Tim Reiter said Suicide Six has a four-wheeler with a bed long enough to hold a gurney, so bringing injured bikers or event guests would be done much as it is with skiers and a snowmobile-sled combination.
“When the bike trails are open or there is an event, our emergency patrol will be on duty,” Reiter said.
Dean Merrill brought up Pomfret’s ridgeline statute, which prohibits hilltop infrastructure that can be seen from any public road. At the original tent site it would not be seen, but on the site shown to the visitors it would be clearly visible from Pomfret Road.
Thulander suggested the Resort would be willing to re-site the tent behind the cover of trees.
Noise was another issue – while Thulander said they control event sound in Woodstock Village so that there were no complaints, Grube said, “We hear weddings from low elevations, through the woods, a mile away out here. You’re going to be at the top of a hill.”
Thulander and Taylor agreed having a professional evaluate the noise problem might be a good idea. Taylor also suggested limiting tent weddings to daytimes – the scenery that draws people to the ridgeline won’t be visible at night anyway.

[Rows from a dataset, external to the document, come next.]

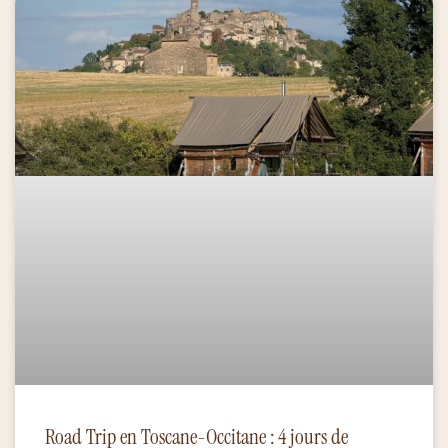
Road Trip en Toscane-Occitane : 4 jours de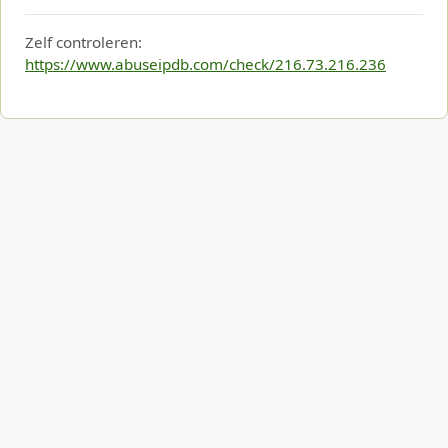
Zelf controleren:
https://www.abuseipdb.com/check/216.73.216.236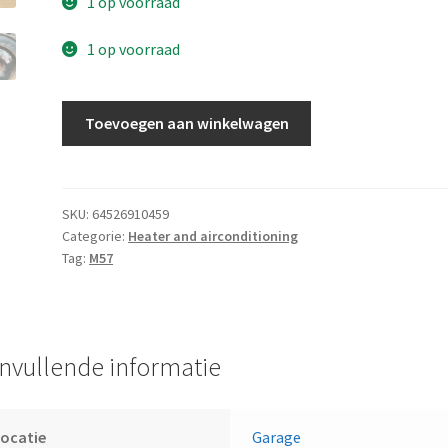
1 op voorraad
1 op voorraad
RP
Toevoegen aan winkelwagen
aircocompressor
aantal
SKU:
64526910459
Categorie:
Heater and airconditioning
Tag:
M57
nvullende informatie
ocatie
Garage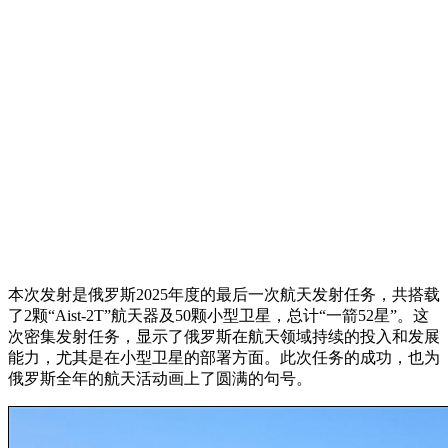
本次发射是俄罗斯2025年度的最后一次航天发射任务，共搭载
了2颗“Aist-2T”航天器及50颗小型卫星，总计“一箭52星”。这
次密集发射任务，显示了俄罗斯在航天领域持续的投入和发展
能力，尤其是在小型卫星的部署方面。此次任务的成功，也为
俄罗斯全年的航天活动画上了圆满的句号。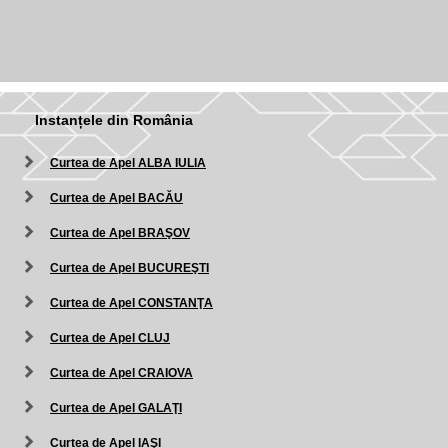
Instanțele din România
Curtea de Apel ALBA IULIA
Curtea de Apel BACĂU
Curtea de Apel BRAŞOV
Curtea de Apel BUCUREŞTI
Curtea de Apel CONSTANŢA
Curtea de Apel CLUJ
Curtea de Apel CRAIOVA
Curtea de Apel GALAŢI
Curtea de Apel IAŞI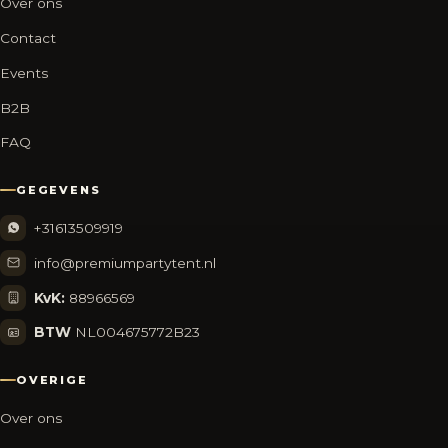
Over ons
Contact
Events
B2B
FAQ
GEGEVENS
+31613509919
info@premiumpartytent.nl
KvK:
88966569
BTW
NL004675772B23
OVERIGE
Over ons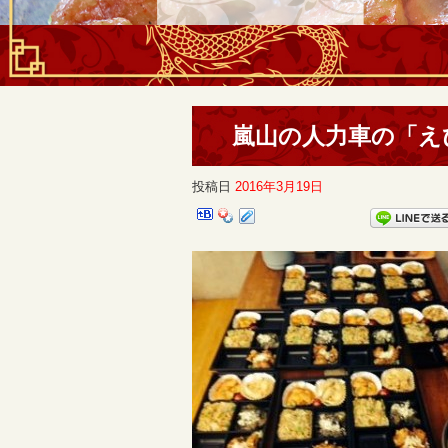
嵐山の人力車の「え
投稿日
2016年3月19日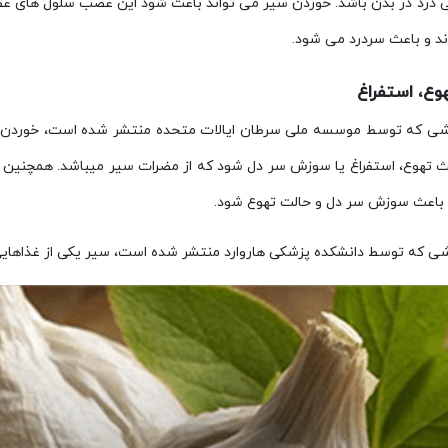
 درد در بدن باشد. خوردن سیر می تواند باعث شود این عصب سلول های عصبی 
د و باعث سردرد می شود.
وع، استفراغ
شی که توسط موسسه ملی سرطان ایالات متحده منتشر شده است، خوردن حبه 
عث تهوع، استفراغ یا سوزش سر دل شود که از مضرات سیر میباشد. همچنین 
 باعث سوزش سر دل و حالت تهوع شود.
شی که توسط دانشکده پزشکی هاروارد منتشر شده است، سیر یکی از غذاهای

When Mahood said the bike trails will actually be open seven days a week, that just the chair lift would be limited to three days, Emily Grube noted that the Resort’s application and what was really planned seemed to be moving targets.
“Any permit should be very clear about what is allowed and when. From what I’ve heard at this hearing, the fudge factor and creep are very disturbing.”
Taylor hinted a permit might have several conditions attached that may be negotiated before it is issued.
A Zoning Board of Adjustment hearing is scheduled for Nov. 9 at the Pomfret Town Offices to consider the event tent proposal from a town zoning point of view.

This article first appeared in the November 2, 2017 edition of the Vermont Standard.